A Quick Word On... MONA founder David Walsh (Heroes #1)

This long-overdue blog is the first in a series that I am tentatively titling 'Heroes'. My hope for 'Heroes' is that it will chronicle people rather than pieces of art themselves; people who have impressed me and inspired me, and who continue to do incredible and wonderful things. They may be artists, writers, sportspeople, or particularly brilliant minds of any field. To start with though, it's someone close to home. This is my tribute to MONA founder David Walsh.

They call it a 'subversive Disneyland', a labyrinthine series of tunnels in an underground world best accessed by ferry, filled with a rarities and oddities. In one room it is the sarcophagus of a mummy, preserved in its decorative Egyptian tomb, in another, it is the life-like image of a dead suicide bomber, preserved in carved chocolate. It's room after room of this stuff, hundreds of objects, paintings and artifacts that represent one man's private collection of the awe-inspiring and stomach-churning. Only in America I hear you say? That's the best part. It's Tasmanian.

It's called the Museum of Old and New Art, or MONA, a term which Tasmanians may be familiar with even though the museum itself doesn't open til the end of the month. Walsh's family of curiosity keepers are also responsible for the organisation of the MONA 'Festival of Music and the Arts' (MONA FOMA), which has now been running for three years. It brings some of the worlds biggest and most brilliant alternative acts from right around the world into Hobart for one week, and best of all, thanks to Walsh's generosity and matching funding from the government, pretty much everything is free. It's curated by Ex-Violent-Femmes guitarist Brian Ritchie, another possible genius who just happens to be hiding somewhere in Ye Olde Hobart Town, and as far as Hobartians should be concerned, it's the cultural event of the year.

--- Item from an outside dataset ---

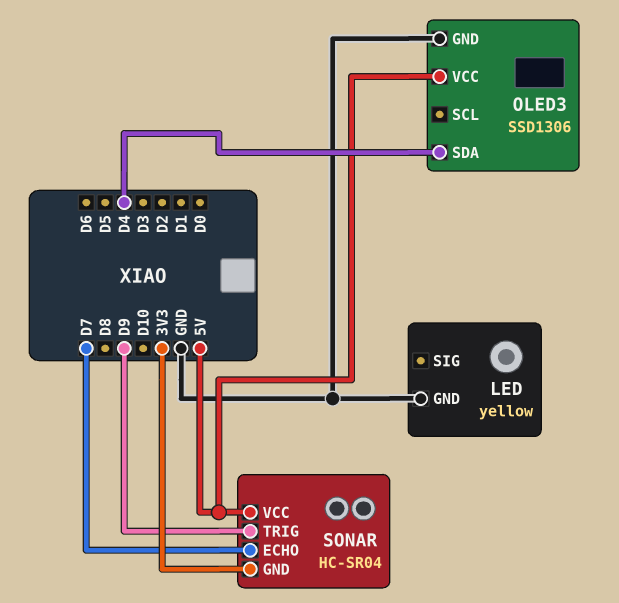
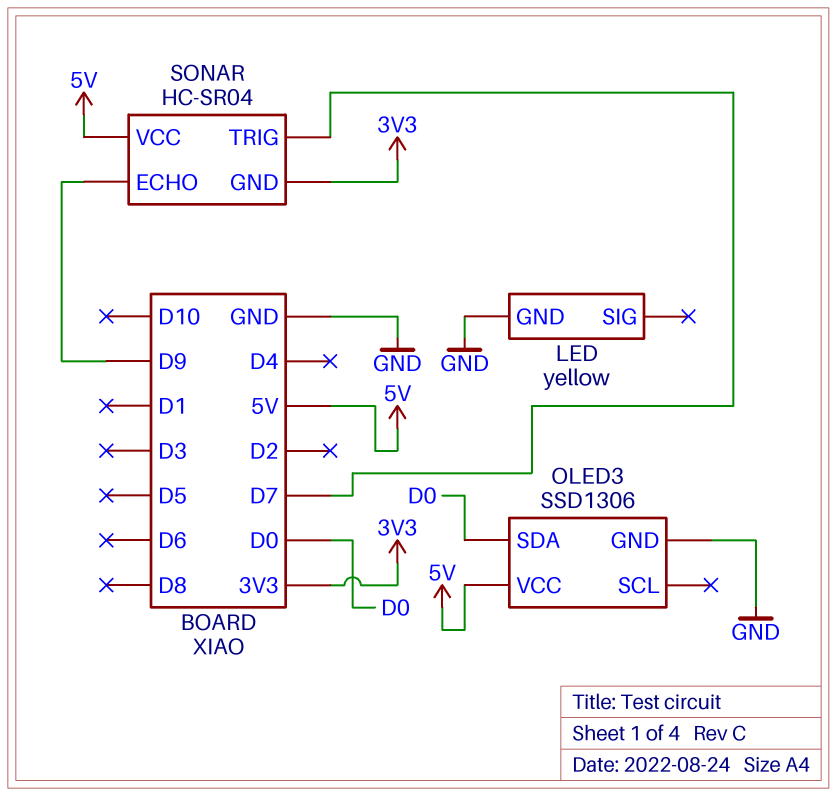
OLED3 pin SDA: D4 -> D0
SONAR pin ECHO: D7 -> D9
SONAR pin TRIG: D9 -> D7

Of course it's reasonable to ask where the hell all this money has come from. The name 'David Walsh' doesn't stir memories of any particular songs, or long-forgotten-but-still-royalty-receiving film stars. Walsh is what's known as a 'professional gambler'. Once a card counter, these days he's found more economical joy from a mathematical system that guarantees some big victories in horse racing bets. Someone's gotta win, and it looks like most of the time it's David Walsh.

It's easy to get frustrated about someone snaffling up a few million the easy way, but you can't help but love someone who - as my brother put it - "sounds like Willy Wonka'. Walsh is making massive investments in the culture of the state, first it was his Moorilla brewery and vineyard, then the MONA FOMA festival whose ridiculous free entry statement made it an absolute no-brainer to go to everything. Now the museum is free, and whether people want to come and see the exhibits again to be re-inspired, or just 'refresh their outrage', Walsh is up for it all.

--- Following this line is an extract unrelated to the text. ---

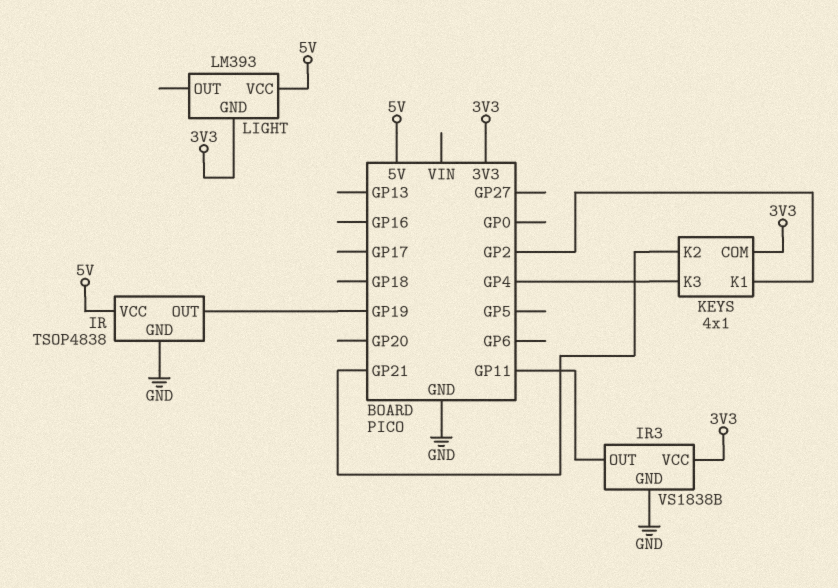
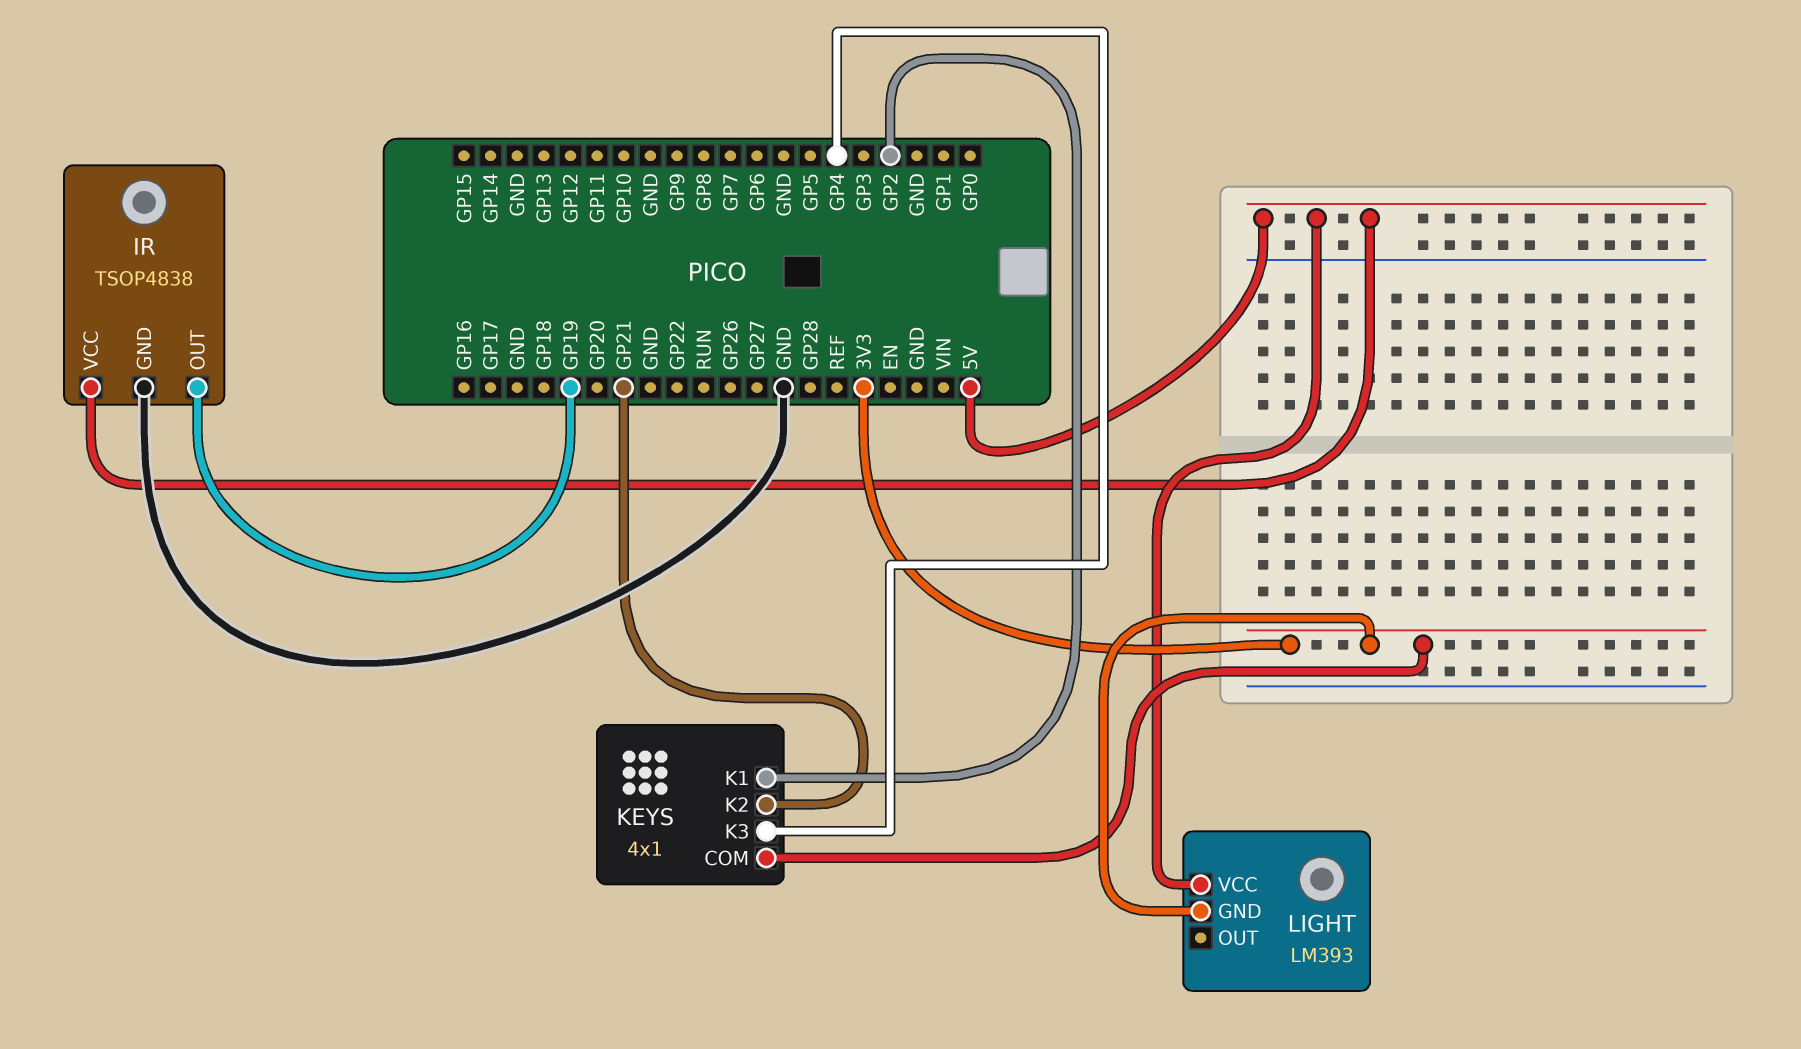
IR3: VS1838B -> none
IR3 pin GND: GND -> none
IR3 pin OUT: GP11 -> none
IR3 pin VCC: 3V3 -> none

And for me this is the thing that makes David a hero. Someone like me who wants to write should surround themself with art - actually screw that - someone who wants to be a human should surround themself with art. Challenging, interesting, world-class art. To a certain degree this is easy - the internet means that we can now download with a few simple clicks the best movies, television and music from around the world. But sometimes art has to be physically seen in all its glory - who can really get a sense of Sidney Nolan's 'Snake' without having it physically in front of them at its full 49m length? Who can truly understand the music of the Fourplay string quartet until they've seen in reality those fingers slide so magically along those strings? Until they've heard the music as it lives? Walsh gets it. And he's making sure everyone else gets it too, not just those who can afford it. The secrets of the museum are still coming to light, but if the festival line-up is any indication of its quality we have great things in store. This year's MONA FOMA brings some of my most anticipated acts to Tassie - Neil Gaiman will be reading a story backed by Fourplay string quartet and with illustrations by acclaimed artist Eddie Campbell. There's (his wife!) Amanda Palmer, there's Philip Glass, there's the Jon Spencer Blues Explosion, there's Grinderman... Oh god, the list goes on and it's all awesome.

I was speaking to my Nan about Walsh's gambling winnings and she said 'well if he puts the money back into the community he can win as much as he likes'. I couldn't agree more. David Walsh is an absolute legend, and his tireless efforts have led to what I anticipate will be the greatest and most exciting week of 2011. To him, and all associated with MONA and the MONA FOMA festival I wish only the greatest success, and express my heartfelt thanks and excitement.

You guys are heroes, and I can't wait to explore the world you've created. From everyone in Tasmania - thank you.